Foundation of Success

UMKC Chancellor Leo E. Morton presents the William Volker Certificate, given to benefactors who make lifetime donations of $1 million or more to the university, to Aaron North representing the Ewing Marion Kauffman Foundation

The Campaign for UMKC announces $5 million gift

The dinner was standard banquet fare, but dessert was very sweet indeed: a $5 million booster shot for entrepreneurship and economic development efforts at the University of Missouri-Kansas City.

The event was the first Annual Dinner for the four-year-old UMKC Foundation. Chancellor Leo E. Morton announced that the Ewing Marion Kauffman Foundation had pledged $5 million to The Campaign for UMKC to support construction of a new Free Enterprise Center on UMKC’s Volker Campus – a $14.8 million product development hub to be used by entrepreneurs, local industry, and high school and college students.

Another highlight of the evening was the presentation of the inaugural UMKC Foundation Award of Distinction. It was presented to entrepreneur, civic leader and longtime UMKC patron Henry W. Bloch.

“Henry and Marion Bloch wanted this to be a city where people, regardless of income or stature, have access to education, the visual and performing arts and health and social services. So about a year ago, Henry celebrated his birthday by giving gifts to the rest of us. He established the Marion and Henry Bloch Family Foundation to provide for the city he loves,” Morton said.

The event also featured a recap of the foundation’s progress over the past year – a year that included a new record for the number of total donors and an almost 10 percent increase in the university’s endowment, from $235 million to $256 million. The campaign has now raised $173 million, 79 percent of the $250 million goal.

“We are all in awe when we see what has happened, when we look around the campus and realize the burst of money and energy and enthusiasm and construction – and forward-thinking improvements – that have taken place in these past few years,” said Betsey Solberg, chair of the UMKC Foundation. “Much of the credit for ensuring that the changes on this campus were just about perfect goes to Leo Morton, the man who is so passionate about the potential of UMKC that he runs a sprint and a marathon at the same time, ensuring that the vision we all share for this university is being accomplished.”

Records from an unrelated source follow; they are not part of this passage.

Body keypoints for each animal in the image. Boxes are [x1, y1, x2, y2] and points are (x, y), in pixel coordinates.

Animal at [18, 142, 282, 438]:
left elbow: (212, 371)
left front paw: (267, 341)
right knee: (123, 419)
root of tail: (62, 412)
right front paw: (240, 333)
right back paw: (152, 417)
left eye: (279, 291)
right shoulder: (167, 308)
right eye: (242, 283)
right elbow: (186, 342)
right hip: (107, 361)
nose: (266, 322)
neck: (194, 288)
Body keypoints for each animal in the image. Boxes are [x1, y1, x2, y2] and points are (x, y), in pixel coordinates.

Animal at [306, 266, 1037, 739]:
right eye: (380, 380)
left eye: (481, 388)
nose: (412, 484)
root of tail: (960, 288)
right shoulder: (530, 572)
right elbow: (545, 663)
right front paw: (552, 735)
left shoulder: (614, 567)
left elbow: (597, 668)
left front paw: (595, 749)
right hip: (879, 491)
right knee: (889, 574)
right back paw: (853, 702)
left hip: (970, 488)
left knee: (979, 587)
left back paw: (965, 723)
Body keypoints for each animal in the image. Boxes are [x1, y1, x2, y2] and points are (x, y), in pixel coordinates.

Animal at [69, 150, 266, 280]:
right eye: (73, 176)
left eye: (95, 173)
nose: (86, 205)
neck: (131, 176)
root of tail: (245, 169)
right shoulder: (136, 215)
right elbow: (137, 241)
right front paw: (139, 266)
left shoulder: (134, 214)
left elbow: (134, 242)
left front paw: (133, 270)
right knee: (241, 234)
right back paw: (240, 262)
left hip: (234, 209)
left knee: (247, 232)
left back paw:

Announcing the gift from the Kauffman Foundation, Morton thanked the organization for its commitment to “reward the entrepreneurial spirit, the same spirit that UMKC wants to cultivate and keep alive.”

Morton said UMKC will seek matching funds from the state of Missouri to build the Free Enterprise Center, to be housed in a new building to be constructed at the site of a vacant structure at 215 Volker Boulevard.

A multi-disciplinary initiative, the Center will provide a platform for invention, research and education with a wide range of partners, including the Ewing Marion Kauffman Foundation, MRIGlobal and Metropolitan Community College. The facility will assist entrepreneurs, educators, researchers, and industry in the production of prototype devices, manufacturing processes and end products.  The center is intended to act as a catalyst for entrepreneurs, educators, mentors, and collaborators for economic development through product design, innovative education and state-of-the-art research.

The new building will provide the critically needed space to accommodate the rapid growth of two of UMKC’s fastest-growing academic units: the School of Computing and Engineering and the Henry W. Bloch School of Management. The two schools are already collaborating on new initiatives that link technology and management in new and innovative ways.  This building will include laboratory space, rapid prototyping equipment, educational/collaborative space, and business/technology transfer advisors that will serve the students, faculty and researchers from both schools; as well as local industries, entrepreneurs, artists and K-12 students.

The KC STEM (Science, Technology, Engineering and Mathematics) Alliance within the School of Computing and Engineering is reaching more than 13,000 middle and high school students in the Kansas City region. This center would provide the KC STEM Alliance space to work with high school students on projects that involve robotics, manufacturing, material science and engineering design. UMKC Enactus students, who compete in entrepreneurial challenges, will work with these students on the entrepreneurial and business aspects of technology and manufactured products and projects. The facility will also be used as a laboratory, incubator and prototyping center for all students within the School of Computing and Engineering and all entrepreneurship students within the Bloch School of Management.